The Anishinaabe Nation is seeking judicial review related to five Ontario hydro generation plants in northwestern Ontario, saying the province failed to consult with it about the impact proposed changes to the plants and their output would have on their way of life.
At a press conference in Toronto yesterday, three chiefs from the Anishinaabe Nation, Treaty 3, explained their concerns with the government’s failure to consult with them over the potential for adverse impact on their aboriginal and treaty harvesting rights in their traditional territories.
“It’s our client’s position that it’s extremely concerned that not only did the Ontario government fail to consult with the Anishinaabe Nation as represented by the Grand Council of Treaty 3, but the Crown went ahead and engaged in the conduct without even providing our client notice that it was contemplating engaging in such conduct,” says Scott Smith, associate with Gowlings Lafleur Henderson LLP in Toronto.
An application for judicial review was filed Sept. 1 with the Divisional Court of the Ontario Superior Court on behalf of all members of the Anishinaabe Nation in Treaty 3 against the Ontario minister of Energy and the Ontario Power Authority.

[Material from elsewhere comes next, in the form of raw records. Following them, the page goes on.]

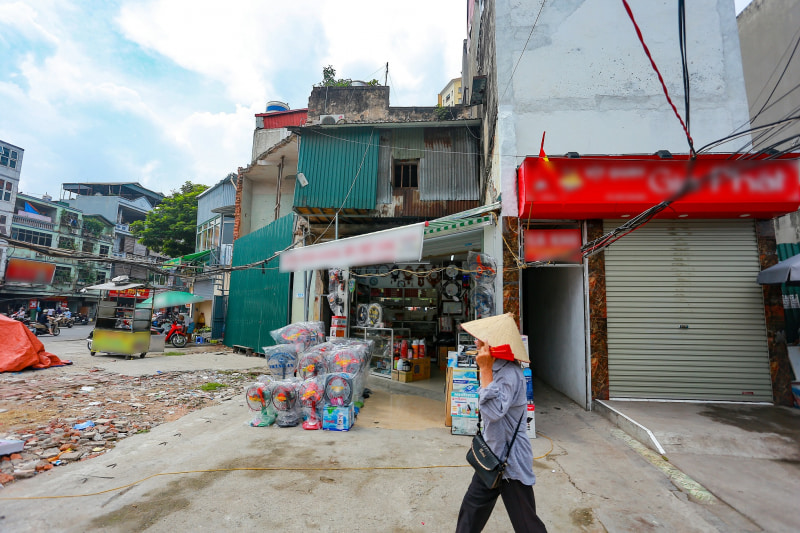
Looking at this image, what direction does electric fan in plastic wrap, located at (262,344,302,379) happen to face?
toward the camera

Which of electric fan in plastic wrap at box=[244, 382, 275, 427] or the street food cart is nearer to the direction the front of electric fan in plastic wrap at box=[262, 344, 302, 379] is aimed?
the electric fan in plastic wrap

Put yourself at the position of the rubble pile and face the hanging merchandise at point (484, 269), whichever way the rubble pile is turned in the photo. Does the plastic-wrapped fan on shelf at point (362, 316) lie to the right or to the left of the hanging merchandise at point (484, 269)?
left

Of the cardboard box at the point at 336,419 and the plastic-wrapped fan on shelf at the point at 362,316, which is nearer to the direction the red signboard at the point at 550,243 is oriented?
the cardboard box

The judicial review is being initiated by Grand Council Treaty 3, Ogichidaakwe (Grand Chief) Diane Kelly of the Onigaming First Nation, Chief Lorraine Cobiness of the Ochiichagwe’babigo’ining First Nation, Chief Janice Henderson of the Mitaanjigamiing First Nation, Chief Kimberley Sandy-Kasprick of the Northwest Angle #33 First Nation, and Chief Earl Klyne of the Seine River First Nation.

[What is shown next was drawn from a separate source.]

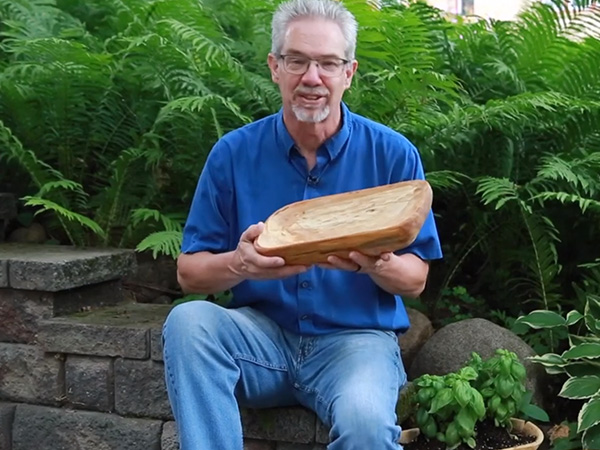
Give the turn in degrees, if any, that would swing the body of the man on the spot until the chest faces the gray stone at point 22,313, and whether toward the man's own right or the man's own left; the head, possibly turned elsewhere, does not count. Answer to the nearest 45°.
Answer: approximately 135° to the man's own right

In May 2009, former Ontario energy Minister George Smitherman issued a directive to the Ontario Power Authority directing it to develop the Hydroelectric Contract Initiative. The purpose was to develop a series of contracts that would provide for higher prices than what existing hydroelectric facilities were receiving on the market or spot price.

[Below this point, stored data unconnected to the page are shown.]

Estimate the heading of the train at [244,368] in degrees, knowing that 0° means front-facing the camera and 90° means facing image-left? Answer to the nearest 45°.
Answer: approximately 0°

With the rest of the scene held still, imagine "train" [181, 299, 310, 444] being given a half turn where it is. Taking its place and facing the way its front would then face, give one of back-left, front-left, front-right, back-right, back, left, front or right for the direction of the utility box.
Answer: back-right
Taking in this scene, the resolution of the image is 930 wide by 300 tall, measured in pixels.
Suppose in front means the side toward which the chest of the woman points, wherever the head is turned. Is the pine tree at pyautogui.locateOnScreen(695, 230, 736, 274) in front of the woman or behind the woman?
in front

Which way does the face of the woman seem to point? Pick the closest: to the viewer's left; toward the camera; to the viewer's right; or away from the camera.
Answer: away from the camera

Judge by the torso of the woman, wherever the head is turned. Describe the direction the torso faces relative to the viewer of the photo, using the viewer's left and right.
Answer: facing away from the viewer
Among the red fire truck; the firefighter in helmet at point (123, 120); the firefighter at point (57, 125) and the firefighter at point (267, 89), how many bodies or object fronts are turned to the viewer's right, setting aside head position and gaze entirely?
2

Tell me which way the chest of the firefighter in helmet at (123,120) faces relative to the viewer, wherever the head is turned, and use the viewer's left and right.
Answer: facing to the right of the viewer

The OPA awarded a HCI contract to ACH Limited Partnership for the Calm Lake, Sturgeon Falls, Fort Frances, Kenora, and Norman generating stations, and consented to a change in control of ACH under its HCI Contract. ACH is owned by Calgary-based BluEarth Renewables Inc.
“Under the contract not only do they agree to pay a higher market price for a 20-year period but pay double the regular contract price if the owner-operator of the facility makes upgrades,” says Smith.
Smith says that the five generating stations have been operating in Treaty 3 for 80 to 90 years and on numerous occasions the grand council and first nations have made the impact of the stations to their lands known to the Crown.
“Changing how water is managed behind the dam could cause new impacts downstream and upstream of the dams,” says Smith. “There is a specific claims process where the government of Ontario is at the negotiating table with Treaty 3 nations to deal with the flooding impact these generating stations has caused to their individual reserves within the larger Treaty 3 territory.”
Ultimately, Smith says the Anishinaabe Nation is seeking a negotiating table with the Ontario Crown. “Their goal is to encourage and force the Ontario Crown to engage in a consultation process in good faith in order to determine the potential for the Crown conduct to cause adverse impact to their treaty rights and to determine what form of accommodation is requited to mitigate adverse impacts,” he says.
“The Supreme Court has been pretty clear that category of conduct triggers a new duty to consult and accommodate aboriginal peoples in Canada.”